══ EXCERPTED RECORDS ══

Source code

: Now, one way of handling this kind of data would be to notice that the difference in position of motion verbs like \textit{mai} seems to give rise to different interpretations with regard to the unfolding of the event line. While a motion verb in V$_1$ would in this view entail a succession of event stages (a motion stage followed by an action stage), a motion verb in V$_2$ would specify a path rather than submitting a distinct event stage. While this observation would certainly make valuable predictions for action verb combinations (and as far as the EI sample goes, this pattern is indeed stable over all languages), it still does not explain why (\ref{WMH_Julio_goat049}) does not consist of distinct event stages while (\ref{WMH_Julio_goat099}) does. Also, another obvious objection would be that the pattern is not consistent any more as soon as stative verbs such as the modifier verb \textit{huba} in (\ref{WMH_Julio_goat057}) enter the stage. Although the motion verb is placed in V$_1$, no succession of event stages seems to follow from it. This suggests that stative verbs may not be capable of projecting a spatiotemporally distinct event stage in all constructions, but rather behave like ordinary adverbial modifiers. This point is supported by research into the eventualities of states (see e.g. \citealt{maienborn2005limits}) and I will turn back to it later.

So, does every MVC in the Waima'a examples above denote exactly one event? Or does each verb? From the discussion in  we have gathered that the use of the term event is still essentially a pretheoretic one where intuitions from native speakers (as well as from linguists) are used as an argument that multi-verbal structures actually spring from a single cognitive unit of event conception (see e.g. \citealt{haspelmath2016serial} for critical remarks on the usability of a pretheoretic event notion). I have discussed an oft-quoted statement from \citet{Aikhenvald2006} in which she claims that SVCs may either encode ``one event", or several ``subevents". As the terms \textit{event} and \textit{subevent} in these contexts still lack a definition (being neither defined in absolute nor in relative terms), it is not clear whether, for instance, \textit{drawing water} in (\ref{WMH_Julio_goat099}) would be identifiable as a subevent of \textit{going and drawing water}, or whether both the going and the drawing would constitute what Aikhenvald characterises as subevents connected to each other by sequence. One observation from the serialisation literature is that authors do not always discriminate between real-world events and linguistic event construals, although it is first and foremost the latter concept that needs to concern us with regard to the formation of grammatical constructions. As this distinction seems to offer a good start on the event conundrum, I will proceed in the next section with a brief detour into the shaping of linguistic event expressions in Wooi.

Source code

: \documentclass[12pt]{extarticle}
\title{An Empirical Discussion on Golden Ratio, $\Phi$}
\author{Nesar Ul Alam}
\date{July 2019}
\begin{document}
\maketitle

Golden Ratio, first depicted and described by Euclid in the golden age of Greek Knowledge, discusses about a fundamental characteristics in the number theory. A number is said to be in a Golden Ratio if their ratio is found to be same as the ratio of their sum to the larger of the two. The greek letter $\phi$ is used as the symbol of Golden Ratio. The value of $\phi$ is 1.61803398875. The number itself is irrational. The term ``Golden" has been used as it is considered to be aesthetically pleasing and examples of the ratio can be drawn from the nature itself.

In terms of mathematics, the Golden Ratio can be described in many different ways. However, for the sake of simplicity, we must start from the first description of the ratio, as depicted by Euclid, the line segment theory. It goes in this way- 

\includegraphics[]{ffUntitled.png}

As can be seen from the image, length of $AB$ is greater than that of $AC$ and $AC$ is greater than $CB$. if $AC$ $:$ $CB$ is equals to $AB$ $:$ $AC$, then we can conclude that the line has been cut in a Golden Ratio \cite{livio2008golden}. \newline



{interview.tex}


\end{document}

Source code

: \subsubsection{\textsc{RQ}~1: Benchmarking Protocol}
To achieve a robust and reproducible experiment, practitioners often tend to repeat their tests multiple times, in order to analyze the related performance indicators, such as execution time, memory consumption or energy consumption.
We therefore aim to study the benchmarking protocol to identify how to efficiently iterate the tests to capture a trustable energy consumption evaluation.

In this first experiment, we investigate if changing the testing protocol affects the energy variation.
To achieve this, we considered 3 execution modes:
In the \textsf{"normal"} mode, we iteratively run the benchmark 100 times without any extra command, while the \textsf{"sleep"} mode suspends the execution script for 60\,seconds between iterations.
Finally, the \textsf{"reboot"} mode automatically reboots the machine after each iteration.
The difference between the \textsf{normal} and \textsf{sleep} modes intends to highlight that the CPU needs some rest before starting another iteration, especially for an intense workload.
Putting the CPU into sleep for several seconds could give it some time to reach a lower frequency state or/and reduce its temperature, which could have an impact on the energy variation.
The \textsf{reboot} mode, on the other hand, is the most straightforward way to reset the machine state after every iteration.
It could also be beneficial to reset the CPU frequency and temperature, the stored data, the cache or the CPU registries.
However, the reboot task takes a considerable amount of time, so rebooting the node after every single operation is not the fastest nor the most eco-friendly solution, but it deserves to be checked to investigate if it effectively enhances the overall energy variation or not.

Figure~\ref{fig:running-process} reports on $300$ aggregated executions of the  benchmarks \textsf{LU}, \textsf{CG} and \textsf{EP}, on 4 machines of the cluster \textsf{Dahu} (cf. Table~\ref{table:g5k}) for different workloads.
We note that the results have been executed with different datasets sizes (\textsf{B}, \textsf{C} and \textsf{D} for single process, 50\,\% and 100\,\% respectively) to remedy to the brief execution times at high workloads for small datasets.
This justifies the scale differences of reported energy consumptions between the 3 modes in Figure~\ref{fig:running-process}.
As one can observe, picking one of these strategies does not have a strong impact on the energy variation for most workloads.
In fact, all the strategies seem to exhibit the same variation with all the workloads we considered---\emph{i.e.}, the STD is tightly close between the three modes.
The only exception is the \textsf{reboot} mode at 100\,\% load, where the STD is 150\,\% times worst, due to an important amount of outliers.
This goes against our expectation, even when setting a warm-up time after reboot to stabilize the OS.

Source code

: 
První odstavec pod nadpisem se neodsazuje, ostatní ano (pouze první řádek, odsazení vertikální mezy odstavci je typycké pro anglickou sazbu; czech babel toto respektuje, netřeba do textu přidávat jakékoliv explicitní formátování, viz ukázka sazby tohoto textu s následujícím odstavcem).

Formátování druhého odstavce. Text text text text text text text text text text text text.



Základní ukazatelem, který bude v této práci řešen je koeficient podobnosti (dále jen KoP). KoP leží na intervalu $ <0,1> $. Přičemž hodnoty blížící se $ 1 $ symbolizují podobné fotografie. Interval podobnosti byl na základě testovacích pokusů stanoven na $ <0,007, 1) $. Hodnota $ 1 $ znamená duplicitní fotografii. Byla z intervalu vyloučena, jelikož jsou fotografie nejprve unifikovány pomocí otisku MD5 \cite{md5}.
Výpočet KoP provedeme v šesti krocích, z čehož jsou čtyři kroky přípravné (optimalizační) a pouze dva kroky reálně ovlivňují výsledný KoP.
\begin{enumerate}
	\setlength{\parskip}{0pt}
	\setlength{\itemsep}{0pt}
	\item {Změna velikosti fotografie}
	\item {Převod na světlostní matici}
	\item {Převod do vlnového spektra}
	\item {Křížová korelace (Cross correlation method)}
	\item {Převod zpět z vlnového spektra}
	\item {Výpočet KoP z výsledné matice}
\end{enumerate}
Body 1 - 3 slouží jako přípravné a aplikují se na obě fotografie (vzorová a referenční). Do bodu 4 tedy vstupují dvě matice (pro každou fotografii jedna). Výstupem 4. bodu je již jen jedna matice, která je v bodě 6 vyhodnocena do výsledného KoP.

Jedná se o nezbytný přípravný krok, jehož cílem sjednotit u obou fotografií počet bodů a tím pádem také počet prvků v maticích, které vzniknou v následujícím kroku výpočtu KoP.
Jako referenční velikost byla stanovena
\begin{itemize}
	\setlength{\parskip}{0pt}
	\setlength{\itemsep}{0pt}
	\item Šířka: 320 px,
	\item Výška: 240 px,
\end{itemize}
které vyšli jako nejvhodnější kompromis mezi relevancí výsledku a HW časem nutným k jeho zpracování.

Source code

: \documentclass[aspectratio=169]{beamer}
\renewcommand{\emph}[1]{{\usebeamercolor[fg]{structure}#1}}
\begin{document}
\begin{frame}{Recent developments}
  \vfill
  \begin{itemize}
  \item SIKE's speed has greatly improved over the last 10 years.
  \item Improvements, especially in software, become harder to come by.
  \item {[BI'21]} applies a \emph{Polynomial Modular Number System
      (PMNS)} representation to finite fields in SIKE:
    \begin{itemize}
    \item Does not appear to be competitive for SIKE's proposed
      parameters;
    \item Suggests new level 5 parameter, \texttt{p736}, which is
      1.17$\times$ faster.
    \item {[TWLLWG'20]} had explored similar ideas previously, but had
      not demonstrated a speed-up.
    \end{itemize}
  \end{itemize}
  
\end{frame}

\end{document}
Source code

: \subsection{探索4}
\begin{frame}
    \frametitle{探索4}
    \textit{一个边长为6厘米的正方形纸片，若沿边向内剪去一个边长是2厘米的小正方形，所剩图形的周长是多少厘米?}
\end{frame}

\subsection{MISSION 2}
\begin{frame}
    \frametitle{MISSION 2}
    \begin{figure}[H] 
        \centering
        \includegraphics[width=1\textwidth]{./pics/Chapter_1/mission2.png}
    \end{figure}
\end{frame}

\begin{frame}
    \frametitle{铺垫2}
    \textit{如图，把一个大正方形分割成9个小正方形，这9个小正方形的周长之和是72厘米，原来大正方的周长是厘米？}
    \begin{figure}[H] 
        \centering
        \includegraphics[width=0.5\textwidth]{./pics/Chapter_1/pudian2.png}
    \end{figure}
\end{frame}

═══

§ WHAT THE TASK ASKS:
Find and copy each line in the material above where the string "especially" occurs.

§ YOUR SOLUTION:
The difference between the \textsf{normal} and \textsf{sleep} modes intends to highlight that the CPU needs some rest before starting another iteration, especially for an intense workload.
  \item Improvements, especially in software, become harder to come by.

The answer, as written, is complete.